Electronic design files:
= Beginning of Section =

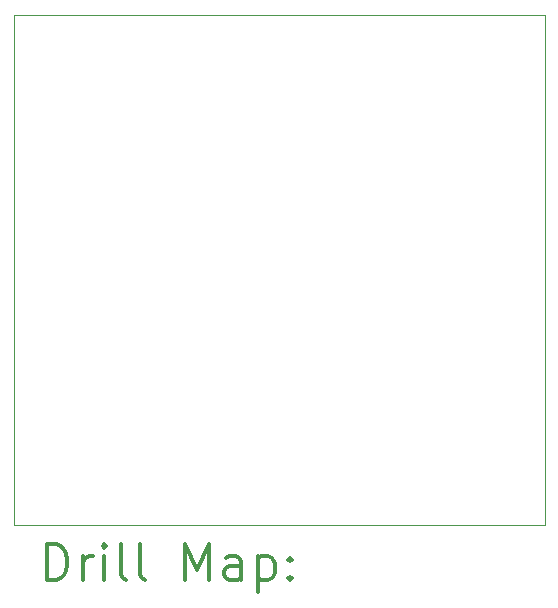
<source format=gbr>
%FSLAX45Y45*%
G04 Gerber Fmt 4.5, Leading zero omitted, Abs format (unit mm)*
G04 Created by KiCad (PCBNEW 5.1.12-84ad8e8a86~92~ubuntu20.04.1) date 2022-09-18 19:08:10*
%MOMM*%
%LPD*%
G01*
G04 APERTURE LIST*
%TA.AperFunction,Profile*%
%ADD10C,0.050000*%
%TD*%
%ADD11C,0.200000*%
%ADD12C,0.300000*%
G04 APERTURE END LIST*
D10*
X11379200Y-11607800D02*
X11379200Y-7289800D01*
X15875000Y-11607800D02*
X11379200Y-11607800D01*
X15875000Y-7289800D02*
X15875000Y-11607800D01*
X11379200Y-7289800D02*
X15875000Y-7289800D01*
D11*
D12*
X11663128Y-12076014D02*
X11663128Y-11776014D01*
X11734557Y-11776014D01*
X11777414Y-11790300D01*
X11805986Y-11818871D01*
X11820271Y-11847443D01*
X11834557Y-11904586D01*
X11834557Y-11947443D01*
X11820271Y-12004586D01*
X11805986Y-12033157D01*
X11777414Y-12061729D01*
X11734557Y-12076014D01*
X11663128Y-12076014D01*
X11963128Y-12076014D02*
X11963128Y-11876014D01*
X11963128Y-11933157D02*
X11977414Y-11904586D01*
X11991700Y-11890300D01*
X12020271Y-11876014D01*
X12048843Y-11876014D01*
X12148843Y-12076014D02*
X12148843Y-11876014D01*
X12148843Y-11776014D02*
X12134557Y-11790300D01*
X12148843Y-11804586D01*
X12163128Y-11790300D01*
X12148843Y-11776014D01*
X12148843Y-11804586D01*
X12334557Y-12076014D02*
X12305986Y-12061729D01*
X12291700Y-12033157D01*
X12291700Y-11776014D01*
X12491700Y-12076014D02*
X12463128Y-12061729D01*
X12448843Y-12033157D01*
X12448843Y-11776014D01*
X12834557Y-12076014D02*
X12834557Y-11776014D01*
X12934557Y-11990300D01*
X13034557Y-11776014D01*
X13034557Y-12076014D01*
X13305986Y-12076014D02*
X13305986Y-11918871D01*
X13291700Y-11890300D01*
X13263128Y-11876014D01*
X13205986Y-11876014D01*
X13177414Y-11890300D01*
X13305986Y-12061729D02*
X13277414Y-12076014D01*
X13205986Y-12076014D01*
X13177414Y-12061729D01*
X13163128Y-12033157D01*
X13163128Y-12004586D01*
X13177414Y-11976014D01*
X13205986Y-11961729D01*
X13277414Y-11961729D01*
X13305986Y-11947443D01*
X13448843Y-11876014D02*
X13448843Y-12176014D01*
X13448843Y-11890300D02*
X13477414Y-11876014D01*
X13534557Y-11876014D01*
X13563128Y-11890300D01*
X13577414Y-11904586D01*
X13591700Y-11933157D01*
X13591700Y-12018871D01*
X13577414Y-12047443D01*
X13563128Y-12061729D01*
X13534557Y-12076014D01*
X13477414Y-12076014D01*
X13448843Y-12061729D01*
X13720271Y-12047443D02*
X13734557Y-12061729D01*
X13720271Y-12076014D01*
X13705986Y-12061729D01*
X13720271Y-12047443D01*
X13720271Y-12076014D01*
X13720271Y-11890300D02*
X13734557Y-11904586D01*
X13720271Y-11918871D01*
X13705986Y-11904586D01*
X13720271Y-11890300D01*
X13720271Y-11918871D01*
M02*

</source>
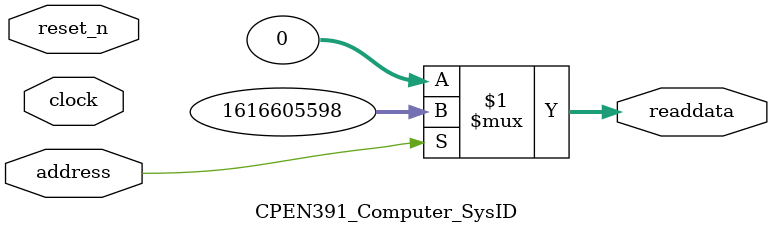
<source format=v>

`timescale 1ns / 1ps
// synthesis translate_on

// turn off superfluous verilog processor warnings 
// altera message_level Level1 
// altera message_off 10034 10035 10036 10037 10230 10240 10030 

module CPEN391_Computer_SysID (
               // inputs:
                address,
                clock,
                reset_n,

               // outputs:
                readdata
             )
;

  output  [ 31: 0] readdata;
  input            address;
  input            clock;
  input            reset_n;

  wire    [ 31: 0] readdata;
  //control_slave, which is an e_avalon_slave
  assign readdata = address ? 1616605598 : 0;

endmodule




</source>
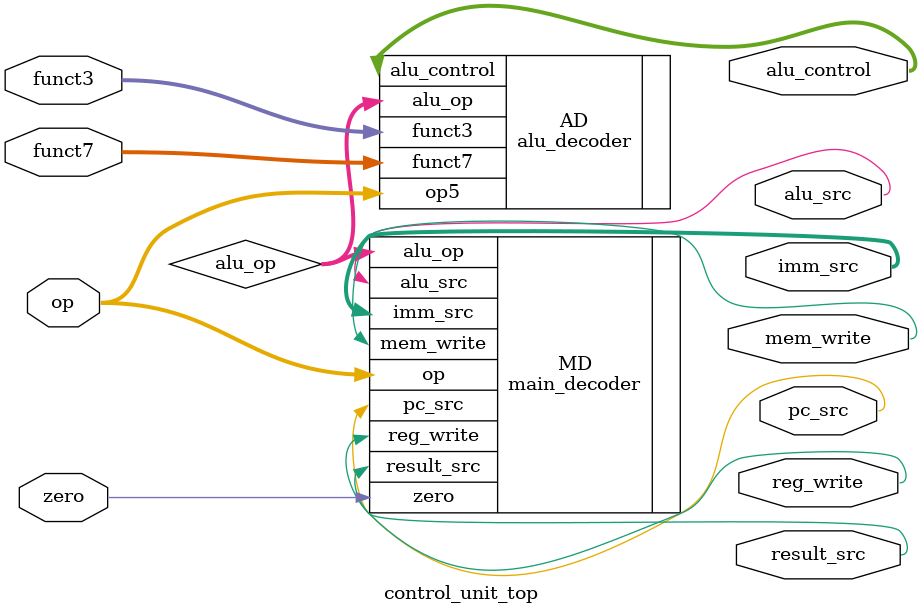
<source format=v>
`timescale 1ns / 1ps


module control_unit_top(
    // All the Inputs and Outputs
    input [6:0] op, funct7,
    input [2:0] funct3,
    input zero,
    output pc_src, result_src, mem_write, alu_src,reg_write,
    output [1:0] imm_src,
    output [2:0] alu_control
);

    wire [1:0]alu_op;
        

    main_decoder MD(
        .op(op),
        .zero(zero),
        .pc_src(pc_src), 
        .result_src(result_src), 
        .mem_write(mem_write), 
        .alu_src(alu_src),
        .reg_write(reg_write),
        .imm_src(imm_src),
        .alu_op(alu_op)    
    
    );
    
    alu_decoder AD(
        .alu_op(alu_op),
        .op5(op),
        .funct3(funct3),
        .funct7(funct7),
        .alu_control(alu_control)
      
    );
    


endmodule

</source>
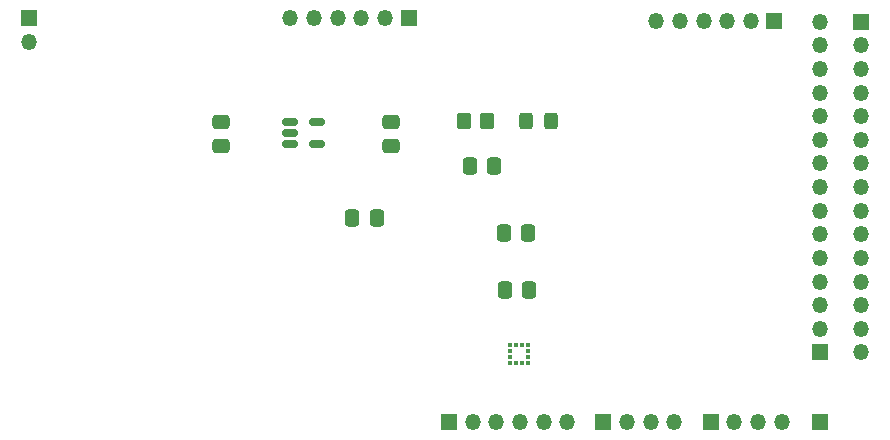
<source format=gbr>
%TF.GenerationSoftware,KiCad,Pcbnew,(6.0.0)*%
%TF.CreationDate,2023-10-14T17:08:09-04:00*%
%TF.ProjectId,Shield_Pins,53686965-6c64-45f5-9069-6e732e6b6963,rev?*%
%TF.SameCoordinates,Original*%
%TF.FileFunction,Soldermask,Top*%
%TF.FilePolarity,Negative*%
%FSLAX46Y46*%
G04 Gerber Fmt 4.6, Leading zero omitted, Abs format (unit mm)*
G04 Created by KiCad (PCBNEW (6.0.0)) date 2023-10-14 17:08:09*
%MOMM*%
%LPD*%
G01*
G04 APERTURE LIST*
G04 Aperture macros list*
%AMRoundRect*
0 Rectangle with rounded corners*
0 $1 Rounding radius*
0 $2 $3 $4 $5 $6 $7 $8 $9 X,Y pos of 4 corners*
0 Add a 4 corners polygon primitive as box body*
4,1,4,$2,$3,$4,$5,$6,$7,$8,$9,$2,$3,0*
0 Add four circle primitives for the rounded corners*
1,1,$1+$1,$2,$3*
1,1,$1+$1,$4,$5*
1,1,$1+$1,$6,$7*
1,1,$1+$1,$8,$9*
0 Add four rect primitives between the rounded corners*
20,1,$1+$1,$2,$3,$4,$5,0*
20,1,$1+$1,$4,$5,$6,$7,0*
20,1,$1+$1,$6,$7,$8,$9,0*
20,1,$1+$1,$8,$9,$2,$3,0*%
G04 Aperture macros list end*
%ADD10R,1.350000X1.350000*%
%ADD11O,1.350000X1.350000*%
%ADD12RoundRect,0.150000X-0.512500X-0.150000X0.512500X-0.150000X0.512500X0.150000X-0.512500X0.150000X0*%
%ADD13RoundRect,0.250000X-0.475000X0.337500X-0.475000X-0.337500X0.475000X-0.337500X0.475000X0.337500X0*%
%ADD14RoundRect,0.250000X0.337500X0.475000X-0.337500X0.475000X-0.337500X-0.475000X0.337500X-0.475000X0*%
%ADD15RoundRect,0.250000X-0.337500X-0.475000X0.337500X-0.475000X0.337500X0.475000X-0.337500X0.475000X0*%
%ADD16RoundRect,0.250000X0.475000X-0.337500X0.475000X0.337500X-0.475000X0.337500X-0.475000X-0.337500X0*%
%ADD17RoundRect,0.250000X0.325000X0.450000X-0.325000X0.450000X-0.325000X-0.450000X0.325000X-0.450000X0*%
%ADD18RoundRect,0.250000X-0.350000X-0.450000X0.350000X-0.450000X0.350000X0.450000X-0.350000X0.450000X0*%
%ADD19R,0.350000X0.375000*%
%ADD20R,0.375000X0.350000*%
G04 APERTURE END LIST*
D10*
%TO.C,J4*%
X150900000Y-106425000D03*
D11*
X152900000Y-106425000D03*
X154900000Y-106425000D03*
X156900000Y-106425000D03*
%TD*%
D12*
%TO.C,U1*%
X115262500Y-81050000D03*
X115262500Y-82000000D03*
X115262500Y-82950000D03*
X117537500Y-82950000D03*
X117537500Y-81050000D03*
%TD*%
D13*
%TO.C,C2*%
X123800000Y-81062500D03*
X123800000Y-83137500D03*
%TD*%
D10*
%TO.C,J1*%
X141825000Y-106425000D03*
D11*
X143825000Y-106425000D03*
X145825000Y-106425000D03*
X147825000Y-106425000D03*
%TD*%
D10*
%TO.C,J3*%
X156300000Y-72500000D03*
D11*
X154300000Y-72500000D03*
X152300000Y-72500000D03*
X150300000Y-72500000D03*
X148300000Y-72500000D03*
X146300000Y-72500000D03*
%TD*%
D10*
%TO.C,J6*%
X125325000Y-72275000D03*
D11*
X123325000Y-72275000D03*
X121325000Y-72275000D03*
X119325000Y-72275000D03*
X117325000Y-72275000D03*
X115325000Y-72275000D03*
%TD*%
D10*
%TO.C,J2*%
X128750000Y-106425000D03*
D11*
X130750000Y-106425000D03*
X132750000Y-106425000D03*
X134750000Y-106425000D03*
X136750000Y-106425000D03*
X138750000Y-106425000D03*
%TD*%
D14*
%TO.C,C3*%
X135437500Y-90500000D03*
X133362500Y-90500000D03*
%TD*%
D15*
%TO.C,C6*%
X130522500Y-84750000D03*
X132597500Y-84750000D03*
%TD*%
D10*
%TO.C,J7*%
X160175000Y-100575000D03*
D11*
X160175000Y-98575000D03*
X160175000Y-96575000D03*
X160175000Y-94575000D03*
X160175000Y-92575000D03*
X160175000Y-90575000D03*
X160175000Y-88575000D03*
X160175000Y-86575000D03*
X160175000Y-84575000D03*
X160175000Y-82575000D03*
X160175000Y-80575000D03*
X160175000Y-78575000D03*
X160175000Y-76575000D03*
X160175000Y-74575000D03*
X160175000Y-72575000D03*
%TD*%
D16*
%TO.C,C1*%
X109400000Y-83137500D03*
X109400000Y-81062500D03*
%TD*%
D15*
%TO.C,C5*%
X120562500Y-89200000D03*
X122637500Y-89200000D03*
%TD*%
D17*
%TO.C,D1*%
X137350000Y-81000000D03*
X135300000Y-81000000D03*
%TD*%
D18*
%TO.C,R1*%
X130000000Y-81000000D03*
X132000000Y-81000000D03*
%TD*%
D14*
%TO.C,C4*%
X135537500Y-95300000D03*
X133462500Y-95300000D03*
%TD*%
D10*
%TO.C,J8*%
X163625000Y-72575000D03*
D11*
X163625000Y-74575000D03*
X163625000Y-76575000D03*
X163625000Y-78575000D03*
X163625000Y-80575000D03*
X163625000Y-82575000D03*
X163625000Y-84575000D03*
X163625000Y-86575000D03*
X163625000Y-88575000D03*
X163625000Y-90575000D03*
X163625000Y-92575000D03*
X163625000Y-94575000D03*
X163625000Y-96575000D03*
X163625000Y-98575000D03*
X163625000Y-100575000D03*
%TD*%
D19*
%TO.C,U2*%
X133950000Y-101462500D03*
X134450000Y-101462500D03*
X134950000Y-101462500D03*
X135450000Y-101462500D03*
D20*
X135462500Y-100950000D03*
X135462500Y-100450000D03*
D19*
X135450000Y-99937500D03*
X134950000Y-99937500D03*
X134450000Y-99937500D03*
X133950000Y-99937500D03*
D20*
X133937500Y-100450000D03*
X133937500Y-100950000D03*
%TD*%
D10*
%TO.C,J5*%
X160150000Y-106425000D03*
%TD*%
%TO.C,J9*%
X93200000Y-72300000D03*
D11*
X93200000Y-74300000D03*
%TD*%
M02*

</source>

= End of Section =

▸ How to complete this task: From the entries above, print the lines beginning at the one with "X160175000Y-80575000D03*" and stopping after the one with "X163625000Y-98575000D03*", exactly as written and with nothing else.

▸ Solution for this exercise:
X160175000Y-80575000D03*
X160175000Y-78575000D03*
X160175000Y-76575000D03*
X160175000Y-74575000D03*
X160175000Y-72575000D03*
%TD*%
D16*
%TO.C,C1*%
X109400000Y-83137500D03*
X109400000Y-81062500D03*
%TD*%
D15*
%TO.C,C5*%
X120562500Y-89200000D03*
X122637500Y-89200000D03*
%TD*%
D17*
%TO.C,D1*%
X137350000Y-81000000D03*
X135300000Y-81000000D03*
%TD*%
D18*
%TO.C,R1*%
X130000000Y-81000000D03*
X132000000Y-81000000D03*
%TD*%
D14*
%TO.C,C4*%
X135537500Y-95300000D03*
X133462500Y-95300000D03*
%TD*%
D10*
%TO.C,J8*%
X163625000Y-72575000D03*
D11*
X163625000Y-74575000D03*
X163625000Y-76575000D03*
X163625000Y-78575000D03*
X163625000Y-80575000D03*
X163625000Y-82575000D03*
X163625000Y-84575000D03*
X163625000Y-86575000D03*
X163625000Y-88575000D03*
X163625000Y-90575000D03*
X163625000Y-92575000D03*
X163625000Y-94575000D03*
X163625000Y-96575000D03*
X163625000Y-98575000D03*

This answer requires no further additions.